11/22/63 (Stephen King): I have never been a crying man.
Before I Go to Sleep (S. J. Watson): The bedroom is strange.
When I Found You (Catherine Ryan Hyde): Nathan McCann stood in his dark kitchen, a good two hours before dawn.
The War of the Worlds (H.G. Wells): No one would have believed in the last years of the nineteenth century that this world was being watched keenly and closely by intelligences greater than man’s and yet as mortal as his own; that as man busied themselves about their various concerns they were scrutinized and studied, perhaps almost as narrowly as a man with microscope might scrutinize the transient creatures that swarm and multiply in a drop of water.
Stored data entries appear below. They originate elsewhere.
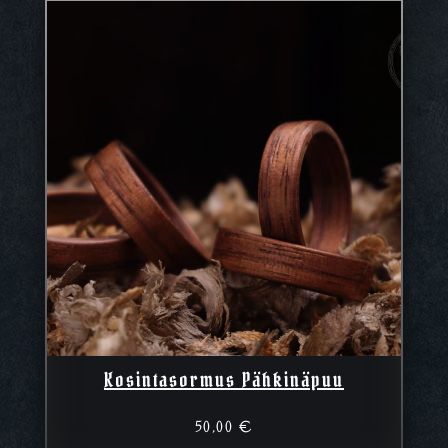
Kosintasormus Pähkinäpuu
50,00
€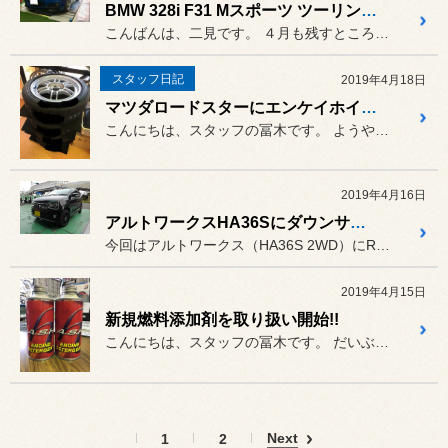
BMW 328i F31 Mスポーツ ツーリング テイン車高調装着
こんばんは、二見です。 ４月も残すところ後10日あまりで...
スタッフ日記
2019年4月18日
マツダロードスターにエンケイホイール装着
こんにちは、スタッフの冨木です。 ようやく花粉の時期が終わり、日中...
2019年4月16日
アルトワークスHA36Sにダウンサスを取り付け
今回はアルトワークス（HA36S 2WD）にRSRのダウンスプリン...
2019年4月15日
新規燃料添加剤を取り扱い開始!!
こんにちは、スタッフの冨木です。 だいぶご無沙汰しておりました…
Next
1
2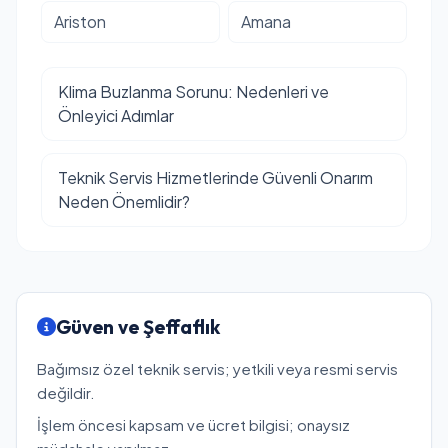
Ariston
Amana
Klima Buzlanma Sorunu: Nedenleri ve
Önleyici Adımlar
Teknik Servis Hizmetlerinde Güvenli Onarım
Neden Önemlidir?
Güven ve Şeffaflık
Bağımsız özel teknik servis; yetkili veya resmi servis
değildir.
İşlem öncesi kapsam ve ücret bilgisi; onaysız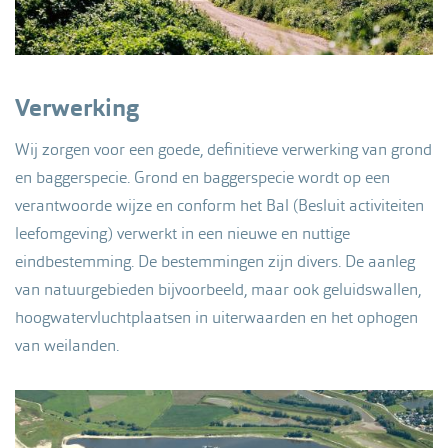
Verwerking
Wij zorgen voor een goede, definitieve verwerking van grond
en baggerspecie. Grond en baggerspecie wordt op een
verantwoorde wijze en conform het Bal (Besluit activiteiten
leefomgeving) verwerkt in een nieuwe en nuttige
eindbestemming. De bestemmingen zijn divers. De aanleg
van natuurgebieden bijvoorbeeld, maar ook geluidswallen,
hoogwatervluchtplaatsen in uiterwaarden en het ophogen
van weilanden.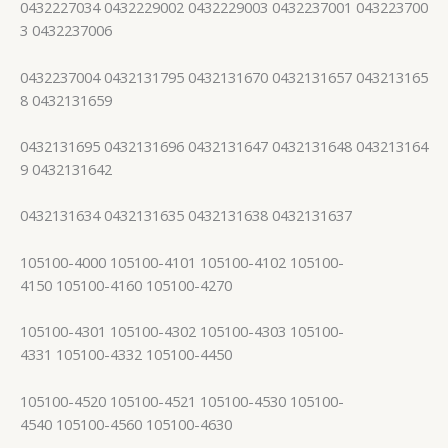
0432227034 0432229002 0432229003 0432237001 043223700
3 0432237006
0432237004 0432131795 0432131670 0432131657 043213165
8 0432131659
0432131695 0432131696 0432131647 0432131648 043213164
9 0432131642
0432131634 0432131635 0432131638 0432131637
105100-4000 105100-4101 105100-4102 105100-
4150 105100-4160 105100-4270
105100-4301 105100-4302 105100-4303 105100-
4331 105100-4332 105100-4450
105100-4520 105100-4521 105100-4530 105100-
4540 105100-4560 105100-4630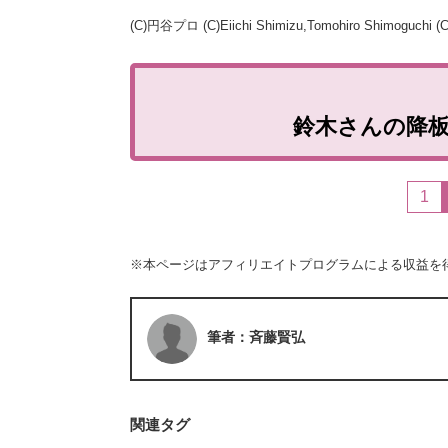
(C)円谷プロ (C)Eiichi Shimizu,Tomohiro Shimoguc
鈴木さんの降
1
※本ページはアフィリエイトプログラムによる収益を
筆者：斉藤賢弘
関連タグ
SET UP: Moving on from the lead, you want to put your characters onto the stage. Introduce them to your reader through narration, dialogue, conflict or action. What are their motivations? What are their stakes? In essence, why should your reader care about them? If you’re writing your main character, keep in mind you’re going to have to throw trouble their way. Have them cross paths with an ex, have obstacles fall in the path to reach their goal. For instance, let’s say your character wants to buy a house. Have them lose a job, deal with a family member get sick, fight to get a loan (that every banker turns them down for) and then let a miracle happen. Why all this trouble, you ask? Because it keeps your reader up at night. It keeps them turning pages until the last juicy word in your novel. They’re going to stop reading if a character gets what they want when they want it and how they want it. Snoooze.
INCITING INCIDENT. Once your character experiences the first big conflict–a tornado wipes out their house or a traumatic car accident–this is the inciting incident. It sets the domino effect into motion and triggers each conflict that comes thereafter. Normally, in real life, when our house gets mowed over by a tornado we rebuild. But, the stakes are high for your character. They may have to go live in a shelter or find other shelter with their child or pet. As long as they transform by the end of the story, your readers are rooting for them all along the way. And so should you.
BUILD UP. That’s right. Build up the action. Make it bigger than life. Your character may have moved into a new home. Make the roof leak or a pipe burst to show us their strength. Whatever your conflict is, make it 10x or 100x larger than life. If they have an have an accident, have them cling to life and then make a miraculous comeback to life. This will give your readers a happy ending of a character they have wept over and worried about for 300 pages. Show the readers why they should care. The buildup is your chance to double the tension of the story and create in-depth, compelling characters.
1ST PLOT POINT. Finally, you’ve reached the first doorway. You’re reaching the end of Act 1 and about to enter into Act 2. Think of this plot point as as an arch that leads the reader from one section to another. Let’s say your character was just in a bad motorcycle accident. At the end of the chapter, you may have left a cliffhanger of him being loaded into an ambulance with horrible injuries. Now, you have two options. You can immediately go to the hospital’s Emergency Room and show him there or you can show him in recovery. It depends on your story’s pace, your character and your conflict. But, don’t leave your reader searching for answers. If they last saw the character being carried away in an ambulance, don’t show them leaving the hospital. That’s a good way to lose your audience. Too many details are being left out.
Congrats! You have finished a third of your novel. Take a breath and then flex those fingers. We’re just getting to the good part of your story.